On Thursday, Dr. Brent Roussin, Manitoba's chief public health officer, said changes in the province will be brought in slowly as Manitoba models a reopening plan similar to the one unveiled in Saskatchewan that morning.

That province plans to start a gradual reopening in the next two weeks — beginning with medical services like dentistry and recreational activities like golf, followed by retailers and some personal services, like hairdressing, a few weeks after that.

Through all this, Saskatchewan health officials said they'll keep a close eye on virus transmission patterns in the province. If the data says it's safe to do so, remaining personal services will reopen, along with restaurants, gyms, bars and daycares — but most will still be limited to half their regular capacity. 

Saskatchewan's restrictions on areas considered high-risk are sticking around for the foreseeable future, though, meaning classes there will remain suspended. 
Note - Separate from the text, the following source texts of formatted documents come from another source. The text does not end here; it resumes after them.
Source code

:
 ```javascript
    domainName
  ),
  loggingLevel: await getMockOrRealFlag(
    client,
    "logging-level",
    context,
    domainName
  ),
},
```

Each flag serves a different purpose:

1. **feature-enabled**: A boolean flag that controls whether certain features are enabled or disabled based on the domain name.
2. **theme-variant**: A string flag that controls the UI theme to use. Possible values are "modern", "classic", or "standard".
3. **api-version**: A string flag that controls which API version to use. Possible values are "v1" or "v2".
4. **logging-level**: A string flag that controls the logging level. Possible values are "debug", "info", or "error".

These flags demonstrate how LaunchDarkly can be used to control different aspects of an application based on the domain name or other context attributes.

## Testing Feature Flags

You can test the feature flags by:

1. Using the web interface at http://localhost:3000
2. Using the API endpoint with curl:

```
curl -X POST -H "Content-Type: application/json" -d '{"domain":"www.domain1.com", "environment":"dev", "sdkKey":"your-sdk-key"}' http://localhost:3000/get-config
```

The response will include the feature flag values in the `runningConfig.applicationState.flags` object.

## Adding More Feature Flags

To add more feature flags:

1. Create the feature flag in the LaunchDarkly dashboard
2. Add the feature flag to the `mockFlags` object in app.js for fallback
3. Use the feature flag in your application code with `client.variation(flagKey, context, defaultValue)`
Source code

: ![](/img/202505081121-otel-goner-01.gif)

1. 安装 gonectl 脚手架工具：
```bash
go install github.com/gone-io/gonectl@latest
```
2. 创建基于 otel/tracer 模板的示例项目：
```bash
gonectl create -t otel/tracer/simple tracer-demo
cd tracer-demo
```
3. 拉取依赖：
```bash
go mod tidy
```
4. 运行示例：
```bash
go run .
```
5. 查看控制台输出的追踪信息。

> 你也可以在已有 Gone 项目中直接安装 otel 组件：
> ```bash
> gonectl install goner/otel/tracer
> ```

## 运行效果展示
At a news conference Thursday morning, Saskatchewan Premier Scott Moe said the province will keep a close eye on other jurisdictions that have reopened schools during the pandemic — and evaluate how successful its own plan has been — before deciding whether to start in-school classes again in the fall.

Roussin has said when Manitoba releases its plan, non-essential businesses and daycares will be a high priority for reopening.

Dr. Brent Roussin, Manitoba's chief public health officer, listens as Premier Brian Pallister speaks during a COVID-19 update at the Manitoba Legislature. (John Woods/The Canadian Press)

Steven Hoffman, who teaches global health, law, and political science at York University, said while schools and daycares play an important role for working parents, they're also well-positioned to spread infection.

"They're a place where unique social networks collide in ways that [they] don't often," said Hoffman, who also directs York's Global Strategy Lab.

"That means that there's a unique opportunity for infectious diseases to spread across different populations and groups that don't often share physical space."

He said provinces need to decide where they're willing to take risks as they return to more normal operations. And because some medical services have also been put on hold to slow the virus's spread, schools likely won't make it to the top of that list.

"These are tough choices that governments and public health authorities will need to make," he said. "The only obvious first priority, in my view, is [the] reopening of health care if possible. After that, it becomes really difficult."

Looking to other countries

Hoffman said when Manitoba decides it's time to reopen schools, the province should look to other countries where classes have now resumed — like Denmark, which has reduced its class sizes and moved desks further apart to make physical distancing easier.

Winnipeg-based health policy expert Cynthia Carr said Manitoba should also look at data from countries that have taken different approaches to slowing the spread of COVID-19. In Sweden, for example, people are encouraged to practise physical distancing, but schools have stayed open.

People sit in the sun in Malmo, Sweden, on April 5, as the spread of COVID-19 continues. (Johan Nilsson/TT News/Reuters)

"Can we learn from them? Did they have outbreaks in different segments of society?" said Carr, an epidemiologist with EPI Research. "Do they have a large number of young people [with COVID-19], for example?"

She said it's important that the province is transparent about what data is being used to make these decisions, and shares with the public how health officials are deciding the risks of reopening certain places.

But Hoffman said even careful reopening plans come with risks. And at this point, he's not sure opening Manitoba's schools before summer would be worth it.

"Long story short is that there are options to do it, but they're not easy ones," he said, adding schools could, for instance, focus resources on only bringing back Grade 12 students to finish the year.

"With the end of the school year increasingly approaching, it becomes less and less likely that it makes sense to implement those kinds of intensive processes in order to enable the physical reopening of schools."